3. Press the standing left knee with the right hand and shoulders, and twist the neck to the left. Turn the sight also in the same direction and continue normal breathing.

Position:
1. In this Asana (Exercise)the spine is to be kept straight.
2. The lower end of the spine and both the hips be placed well on the floor and stabilize them.
3. Then with the support of the neck and shoulders twist the upper vertebrae to the left. Alongwith the neck, the sight should also be turned to the left side and stabilize it in that direction.
4. In Vakrasana (Type 1) the spine is twisted only with the help of the shoulders. Here the shoulders, the knee and the hand are placed in such a way that there is more pressure on the spine.

Releasing :
1. Turn the neck and the sight to the front.
2. Restore the right hand to its place and set right the palm of the left hand.
3. Straighten the left leg and take the sitting position.

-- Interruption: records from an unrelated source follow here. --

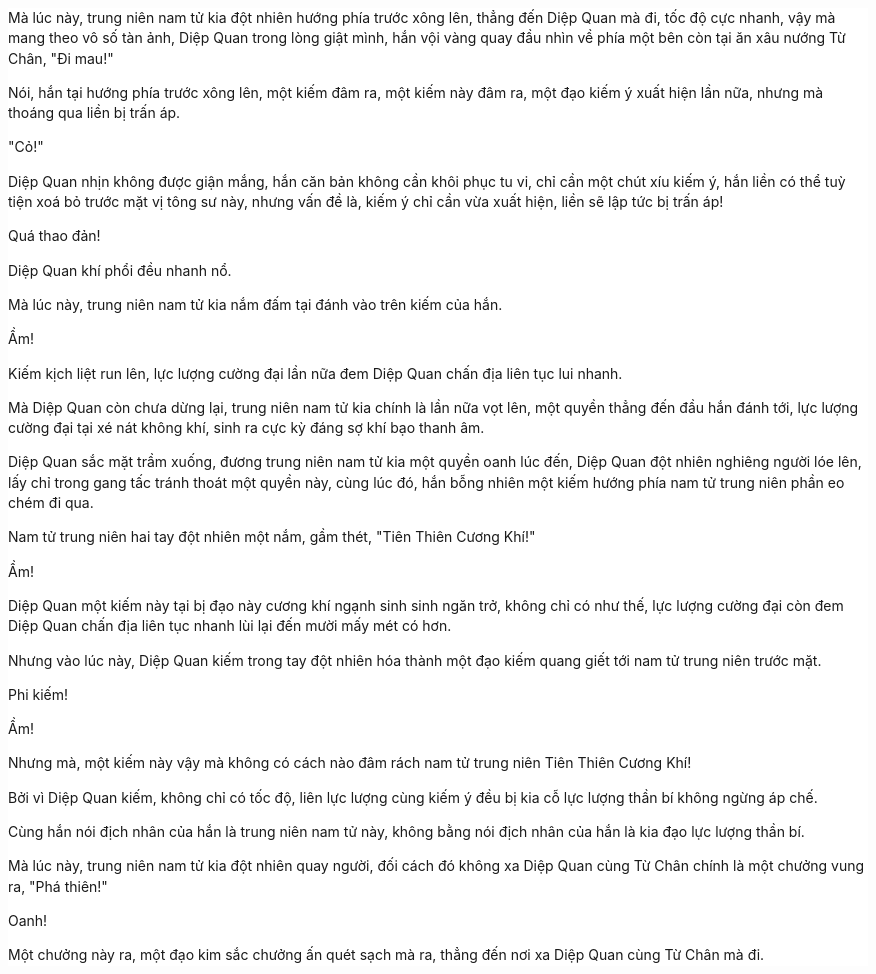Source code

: Mà lúc này, trung niên nam tử kia đột nhiên hướng phía trước xông lên, thẳng đến Diệp Quan mà đi, tốc độ cực nhanh, vậy mà mang theo vô số tàn ảnh, Diệp Quan trong lòng giật mình, hắn vội vàng quay đầu nhìn về phía một bên còn tại ăn xâu nướng Từ Chân, "Đi mau!"

Nói, hắn tại hướng phía trước xông lên, một kiếm đâm ra, một kiếm này đâm ra, một đạo kiếm ý xuất hiện lần nữa, nhưng mà thoáng qua liền bị trấn áp.

"Cỏ!"

Diệp Quan nhịn không được giận mắng, hắn căn bản không cần khôi phục tu vi, chỉ cần một chút xíu kiếm ý, hắn liền có thể tuỳ tiện xoá bỏ trước mặt vị tông sư này, nhưng vấn đề là, kiếm ý chỉ cần vừa xuất hiện, liền sẽ lập tức bị trấn áp!

Quá thao đản!

Diệp Quan khí phổi đều nhanh nổ.

Mà lúc này, trung niên nam tử kia nắm đấm tại đánh vào trên kiếm của hắn.

Ầm!

Kiếm kịch liệt run lên, lực lượng cường đại lần nữa đem Diệp Quan chấn địa liên tục lui nhanh.

Mà Diệp Quan còn chưa dừng lại, trung niên nam tử kia chính là lần nữa vọt lên, một quyền thẳng đến đầu hắn đánh tới, lực lượng cường đại tại xé nát không khí, sinh ra cực kỳ đáng sợ khí bạo thanh âm.

Diệp Quan sắc mặt trầm xuống, đương trung niên nam tử kia một quyền oanh lúc đến, Diệp Quan đột nhiên nghiêng người lóe lên, lấy chỉ trong gang tấc tránh thoát một quyền này, cùng lúc đó, hắn bỗng nhiên một kiếm hướng phía nam tử trung niên phần eo chém đi qua.

Nam tử trung niên hai tay đột nhiên một nắm, gầm thét, "Tiên Thiên Cương Khí!"

Ầm!

Diệp Quan một kiếm này tại bị đạo này cương khí ngạnh sinh sinh ngăn trở, không chỉ có như thế, lực lượng cường đại còn đem Diệp Quan chấn địa liên tục nhanh lùi lại đến mười mấy mét có hơn.

Nhưng vào lúc này, Diệp Quan kiếm trong tay đột nhiên hóa thành một đạo kiếm quang giết tới nam tử trung niên trước mặt.

Phi kiếm!

Ầm!

Nhưng mà, một kiếm này vậy mà không có cách nào đâm rách nam tử trung niên Tiên Thiên Cương Khí!

Bởi vì Diệp Quan kiếm, không chỉ có tốc độ, liên lực lượng cùng kiếm ý đều bị kia cỗ lực lượng thần bí không ngừng áp chế.

Cùng hắn nói địch nhân của hắn là trung niên nam tử này, không bằng nói địch nhân của hắn là kia đạo lực lượng thần bí.

Mà lúc này, trung niên nam tử kia đột nhiên quay người, đối cách đó không xa Diệp Quan cùng Từ Chân chính là một chưởng vung ra, "Phá thiên!"

Oanh!

Một chưởng này ra, một đạo kim sắc chưởng ấn quét sạch mà ra, thẳng đến nơi xa Diệp Quan cùng Từ Chân mà đi.
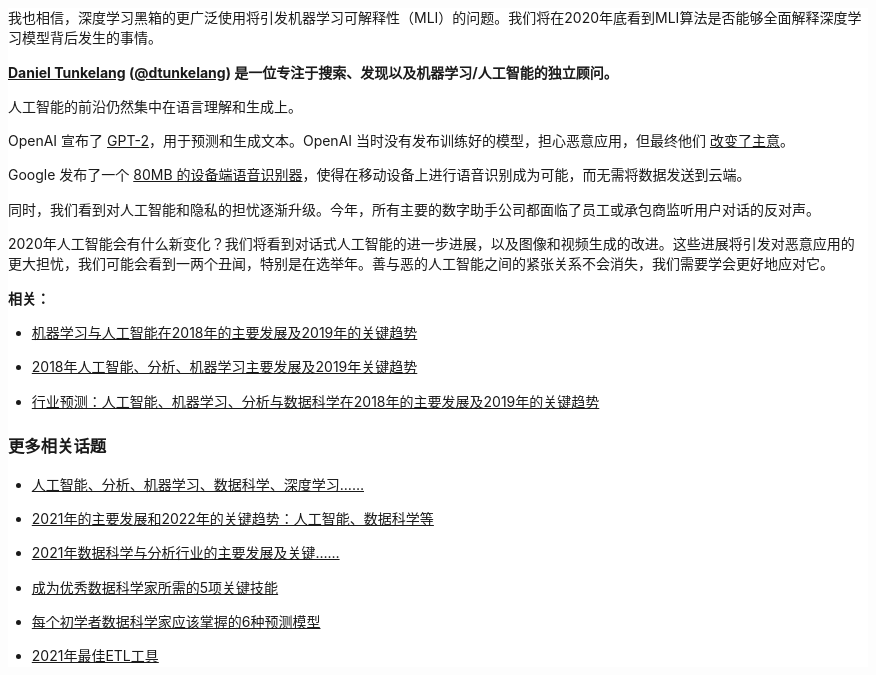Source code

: 我也相信，深度学习黑箱的更广泛使用将引发机器学习可解释性（MLI）的问题。我们将在2020年底看到MLI算法是否能够全面解释深度学习模型背后发生的事情。

**[Daniel Tunkelang](https://www.linkedin.com/in/dtunkelang/) ([@dtunkelang](https://twitter.com/dtunkelang)) 是一位专注于搜索、发现以及机器学习/人工智能的独立顾问。**

人工智能的前沿仍然集中在语言理解和生成上。

OpenAI 宣布了 [GPT-2](https://openai.com/blog/better-language-models/https://openai.com/blog/better-language-models/)，用于预测和生成文本。OpenAI 当时没有发布训练好的模型，担心恶意应用，但最终他们 [改变了主意](https://openai.com/blog/gpt-2-1-5b-release/)。

Google 发布了一个 [80MB 的设备端语音识别器](https://ai.googleblog.com/2019/03/an-all-neural-on-device-speech.html)，使得在移动设备上进行语音识别成为可能，而无需将数据发送到云端。

同时，我们看到对人工智能和隐私的担忧逐渐升级。今年，所有主要的数字助手公司都面临了员工或承包商监听用户对话的反对声。

2020年人工智能会有什么新变化？我们将看到对话式人工智能的进一步进展，以及图像和视频生成的改进。这些进展将引发对恶意应用的更大担忧，我们可能会看到一两个丑闻，特别是在选举年。善与恶的人工智能之间的紧张关系不会消失，我们需要学会更好地应对它。

**相关：**

+   [机器学习与人工智能在2018年的主要发展及2019年的关键趋势](/2018/12/predictions-machine-learning-ai-2019.html)

+   [2018年人工智能、分析、机器学习主要发展及2019年关键趋势](/2018/12/predictions-data-science-analytics-2019.html)

+   [行业预测：人工智能、机器学习、分析与数据科学在2018年的主要发展及2019年的关键趋势](/2018/12/predictions-industry-2019.html)

### 更多相关话题

+   [人工智能、分析、机器学习、数据科学、深度学习……](https://www.kdnuggets.com/2021/12/developments-predictions-ai-machine-learning-data-science-research.html)

+   [2021年的主要发展和2022年的关键趋势：人工智能、数据科学等](https://www.kdnuggets.com/2021/12/trends-ai-data-science-ml-technology.html)

+   [2021年数据科学与分析行业的主要发展及关键……](https://www.kdnuggets.com/2021/12/developments-predictions-data-science-analytics-industry.html)

+   [成为优秀数据科学家所需的5项关键技能](https://www.kdnuggets.com/2021/12/5-key-skills-needed-become-great-data-scientist.html)

+   [每个初学者数据科学家应该掌握的6种预测模型](https://www.kdnuggets.com/2021/12/6-predictive-models-every-beginner-data-scientist-master.html)

+   [2021年最佳ETL工具](https://www.kdnuggets.com/2021/12/mozart-best-etl-tools-2021.html)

Note: Perform this Asana by taking up the right leg making relevant changes.
Duration It should be maintained for two minutes on each side to have the expected benefits. With practice, it can be maintained up to six minutes.

Benefits: The elasticity of the spine increases as it gets twisted in its erect position. Alongwith the spine the belly and other internal organs also get twisted and receive the desired strain. It also has very good effect on the spinal cord and its functioning is improved.
Precaution : One should avoid the temptation of attaining the ideal position if strain is unbearable.